(Stored data entries)
────
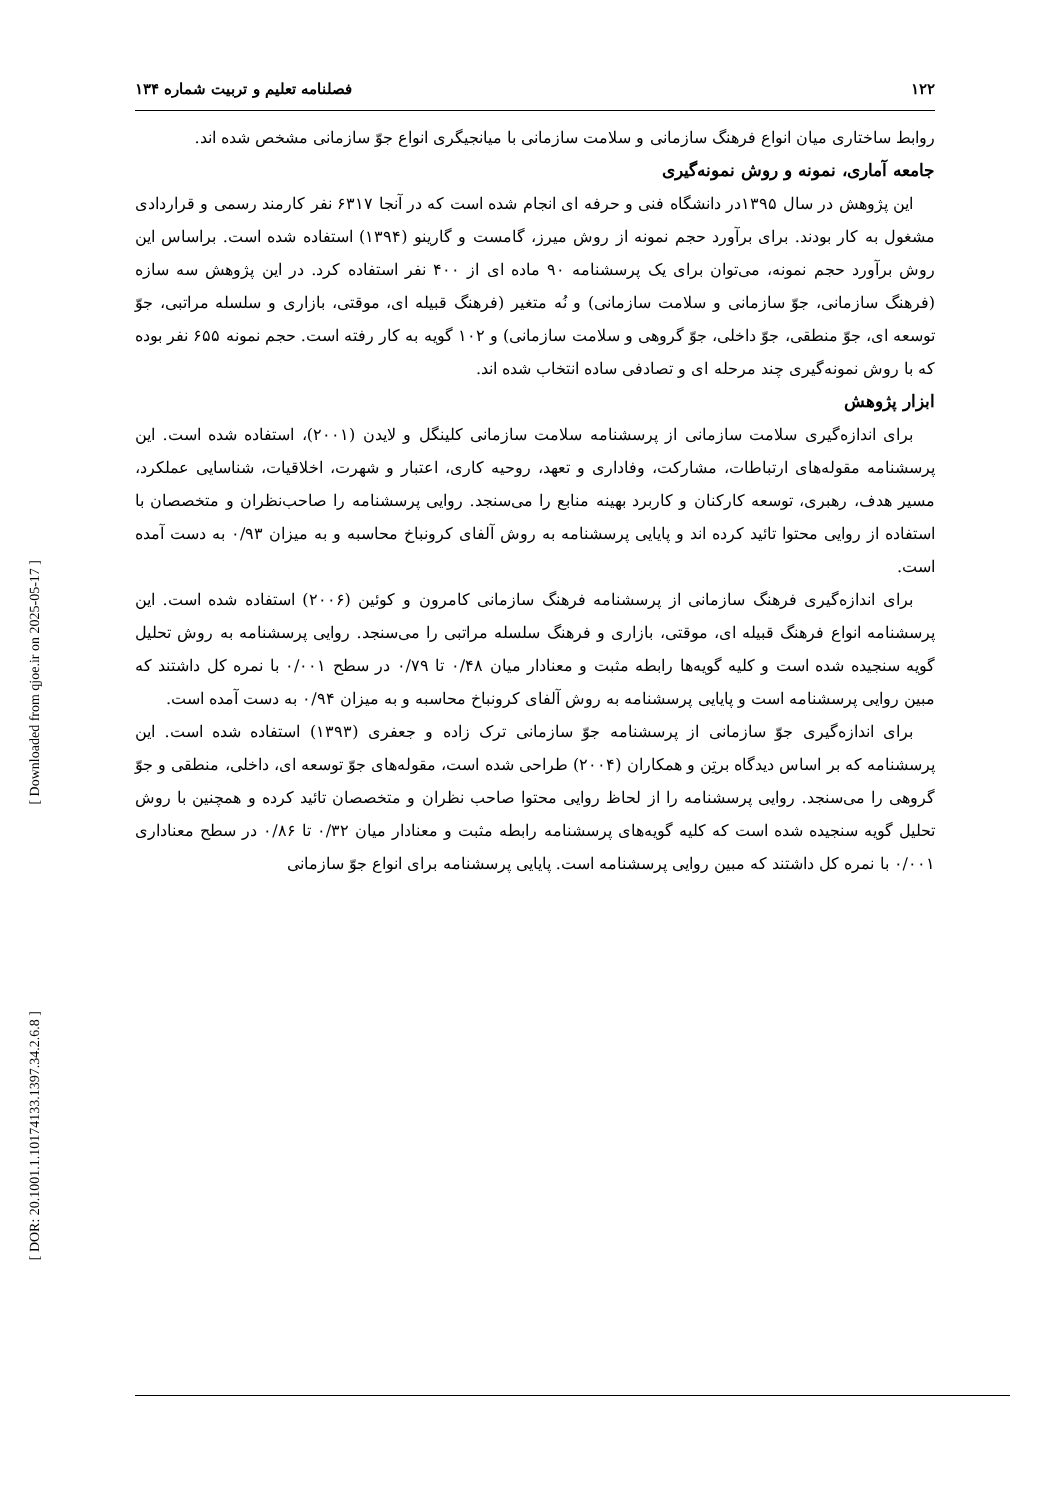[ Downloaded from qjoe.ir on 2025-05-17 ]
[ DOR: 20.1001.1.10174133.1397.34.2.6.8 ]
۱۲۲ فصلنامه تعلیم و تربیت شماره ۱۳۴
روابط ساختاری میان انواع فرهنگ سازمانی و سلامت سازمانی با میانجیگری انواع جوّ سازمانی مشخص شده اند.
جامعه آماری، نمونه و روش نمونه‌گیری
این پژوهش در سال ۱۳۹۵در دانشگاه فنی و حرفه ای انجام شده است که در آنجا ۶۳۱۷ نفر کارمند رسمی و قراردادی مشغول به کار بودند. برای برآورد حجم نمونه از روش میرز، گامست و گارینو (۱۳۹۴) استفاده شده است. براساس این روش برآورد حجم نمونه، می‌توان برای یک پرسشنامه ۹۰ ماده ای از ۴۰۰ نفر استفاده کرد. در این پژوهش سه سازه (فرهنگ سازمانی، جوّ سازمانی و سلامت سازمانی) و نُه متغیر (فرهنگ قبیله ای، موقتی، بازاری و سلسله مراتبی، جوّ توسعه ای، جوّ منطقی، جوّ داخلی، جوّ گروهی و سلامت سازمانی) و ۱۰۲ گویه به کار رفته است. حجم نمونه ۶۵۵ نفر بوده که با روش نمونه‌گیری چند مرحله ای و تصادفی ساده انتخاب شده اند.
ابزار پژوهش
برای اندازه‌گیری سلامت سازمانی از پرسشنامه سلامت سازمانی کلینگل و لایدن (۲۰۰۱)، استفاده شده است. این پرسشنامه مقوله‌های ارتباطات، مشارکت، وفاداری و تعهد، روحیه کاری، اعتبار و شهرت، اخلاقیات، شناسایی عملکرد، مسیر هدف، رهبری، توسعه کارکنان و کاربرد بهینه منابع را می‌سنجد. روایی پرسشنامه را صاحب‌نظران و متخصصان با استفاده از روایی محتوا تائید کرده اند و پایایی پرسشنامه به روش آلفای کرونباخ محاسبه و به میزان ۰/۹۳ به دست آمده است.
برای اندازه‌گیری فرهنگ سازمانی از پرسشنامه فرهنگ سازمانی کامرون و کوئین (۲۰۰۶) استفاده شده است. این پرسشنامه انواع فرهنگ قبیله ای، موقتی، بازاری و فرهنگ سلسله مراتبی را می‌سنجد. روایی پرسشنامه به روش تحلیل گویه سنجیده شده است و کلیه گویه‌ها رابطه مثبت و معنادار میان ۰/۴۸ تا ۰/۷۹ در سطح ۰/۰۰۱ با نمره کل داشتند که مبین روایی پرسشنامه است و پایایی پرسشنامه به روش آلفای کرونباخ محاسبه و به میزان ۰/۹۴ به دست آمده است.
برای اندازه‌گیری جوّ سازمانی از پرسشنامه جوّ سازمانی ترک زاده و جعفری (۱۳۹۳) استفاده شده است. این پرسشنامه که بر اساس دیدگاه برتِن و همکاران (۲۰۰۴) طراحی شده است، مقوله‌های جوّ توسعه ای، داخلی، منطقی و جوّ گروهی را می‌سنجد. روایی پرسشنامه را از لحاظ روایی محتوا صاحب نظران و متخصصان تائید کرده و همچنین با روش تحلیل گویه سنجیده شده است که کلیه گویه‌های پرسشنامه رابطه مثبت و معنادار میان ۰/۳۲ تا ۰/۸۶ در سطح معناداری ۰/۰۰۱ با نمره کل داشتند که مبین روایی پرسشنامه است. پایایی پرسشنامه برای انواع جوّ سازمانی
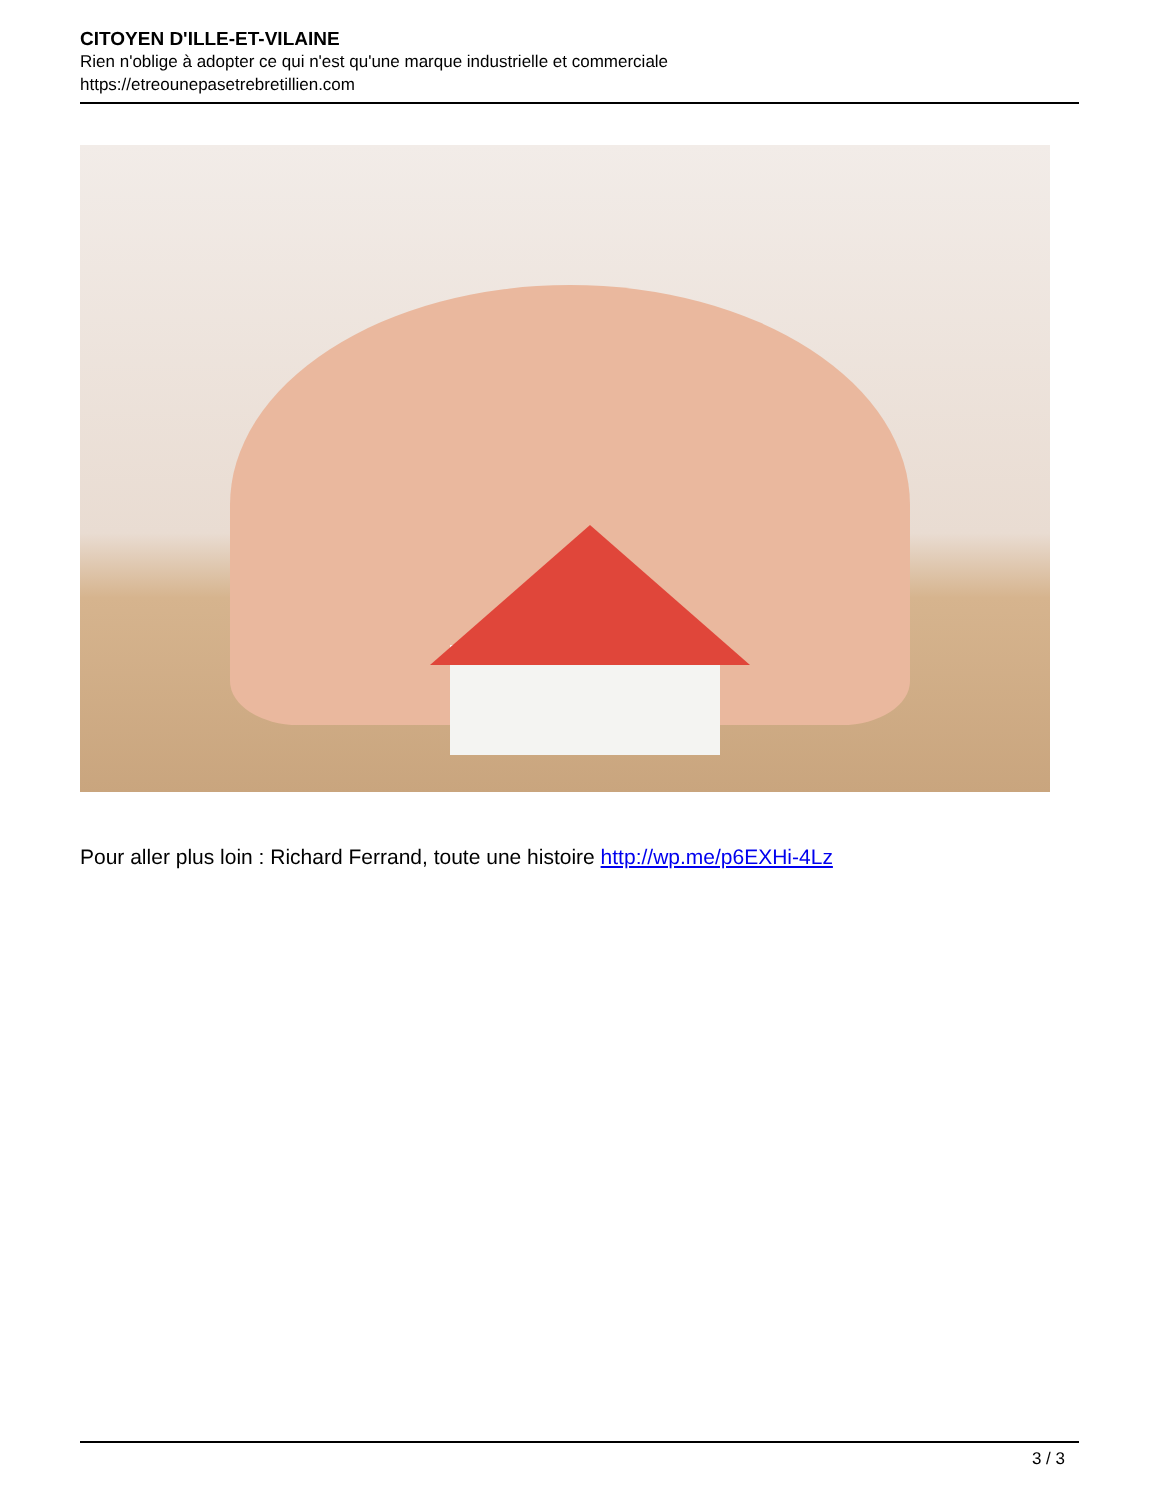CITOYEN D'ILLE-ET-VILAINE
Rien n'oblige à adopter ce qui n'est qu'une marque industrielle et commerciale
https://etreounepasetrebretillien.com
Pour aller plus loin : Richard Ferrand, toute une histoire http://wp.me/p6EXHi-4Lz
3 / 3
────
● **TASK OBJECTIVE**: Look through the data above and return exactly the lines from the one that contains "[ DOR: 20.1001.1.10174133.1397.34.2.6.8 ]" to the one that contains "این پژوهش در", inclusive, with nothing else.

● **ANSWER TO THIS PROBLEM**:
[ DOR: 20.1001.1.10174133.1397.34.2.6.8 ]
۱۲۲ فصلنامه تعلیم و تربیت شماره ۱۳۴
روابط ساختاری میان انواع فرهنگ سازمانی و سلامت سازمانی با میانجیگری انواع جوّ سازمانی مشخص شده اند.
جامعه آماری، نمونه و روش نمونه‌گیری
این پژوهش در سال ۱۳۹۵در دانشگاه فنی و حرفه ای انجام شده است که در آنجا ۶۳۱۷ نفر کارمند رسمی و قراردادی مشغول به کار بودند. برای برآورد حجم نمونه از روش میرز، گامست و گارینو (۱۳۹۴) استفاده شده است. براساس این روش برآورد حجم نمونه، می‌توان برای یک پرسشنامه ۹۰ ماده ای از ۴۰۰ نفر استفاده کرد. در این پژوهش سه سازه (فرهنگ سازمانی، جوّ سازمانی و سلامت سازمانی) و نُه متغیر (فرهنگ قبیله ای، موقتی، بازاری و سلسله مراتبی، جوّ توسعه ای، جوّ منطقی، جوّ داخلی، جوّ گروهی و سلامت سازمانی) و ۱۰۲ گویه به کار رفته است. حجم نمونه ۶۵۵ نفر بوده که با روش نمونه‌گیری چند مرحله ای و تصادفی ساده انتخاب شده اند.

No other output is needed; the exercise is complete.